Keine Diagnose am Embryo
Das Gesetz unterstellt die ärztliche Fortpflanzungshilfe einer Bewilligungspflicht. Werden einer Frau Eizellen entnommen, die bei einem ersten Implantationsversuch noch nicht gebraucht werden, haben die Ärzte darüber einer Behörde Bericht zu erstatten. Entsprechende Angaben unterstehen einer ständigen Aufsicht. Damit will der Bundesrat verhindern, dass mit überzähligen Ei- und Keimzellen experimentiert wird. Die Konservierung von Embryonen wird zudem verboten. Strafbar sind auch Keimbahnmanipulationen - das heisst verändernde Eingriffe in das Erbgut von Keimzellen und Embryonen.

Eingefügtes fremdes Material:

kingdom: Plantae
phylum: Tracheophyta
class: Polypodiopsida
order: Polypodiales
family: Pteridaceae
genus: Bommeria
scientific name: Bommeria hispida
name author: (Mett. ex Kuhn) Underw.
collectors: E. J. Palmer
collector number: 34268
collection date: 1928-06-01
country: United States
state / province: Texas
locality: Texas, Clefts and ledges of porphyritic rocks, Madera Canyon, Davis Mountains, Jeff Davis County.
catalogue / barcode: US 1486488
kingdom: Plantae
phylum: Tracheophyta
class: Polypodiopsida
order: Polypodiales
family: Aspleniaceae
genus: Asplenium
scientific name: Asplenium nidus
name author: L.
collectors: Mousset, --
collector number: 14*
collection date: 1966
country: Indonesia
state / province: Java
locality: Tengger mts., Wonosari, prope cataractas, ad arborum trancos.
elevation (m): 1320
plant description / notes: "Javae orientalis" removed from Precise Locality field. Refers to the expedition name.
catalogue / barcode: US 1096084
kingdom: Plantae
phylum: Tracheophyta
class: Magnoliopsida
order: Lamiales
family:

Heftig umstritten waren dagegen zwei weitere Vorschläge des Bundesrats. Besonders die FDP drängte darauf, die so genannte Präimplantationsdiagnostik zuzulassen. Sie würde es ermöglichen, beim Embryo bereits vor der Einpflanzung schwere Erbschäden festzustellen, sodass er gar nicht erst verwendet, sondern direkt vernichtet würde. CVP, SP und Grüne bekämpften diese Untersuchungen am Embryo, da sie die Gefahr auf unzulässige Menschenselektion in sich bergen. Die Freisinnigen dagegen drohten zeitweise mit dem Referendum gegen das Gesetz, falls die Präimplantationsdiagnostik verboten bliebe. Es sei ein Unsinn, einen Embryo einzusetzen, der später als Fötus wieder abgetrieben werde, wenn sich eine schwere Behinderung am werdenden Leben abzeichne. Allerdings setzten sich die Skeptiker im Mitte-links-Lager durch, und die FDP verzichtete trotzdem aufs Referendum.

Umstritten war auch die Eispende. Der Ständerat hatte ursprünglich beschlossen, dass einer Frau eine fremde Eizelle, befruchtet mit dem Samen ihres Mannes, eingesetzt werden dürfe. Allerdings setzte sich im Nationalrat die Auffassung durch, dass dies ein zu schwerer biologischer Eingriff sei.

Samenspende mit Auflage
Bei der Samenspende verschärft das Gesetz die geltende Praxis. Künftig hat ein Kind mit 18 Jahren das Recht zu wissen, wer sein biologischer Vater ist. Die entsprechenden Daten müssen deshalb zentral aufgehoben werden. Diese Verschärfung wird viele Männer auch bei einem Nein zur Volksinitiative davon abhalten, Samen zu spenden, auch wenn das Gesetz eine Vaterschaftsklage ausschliesst.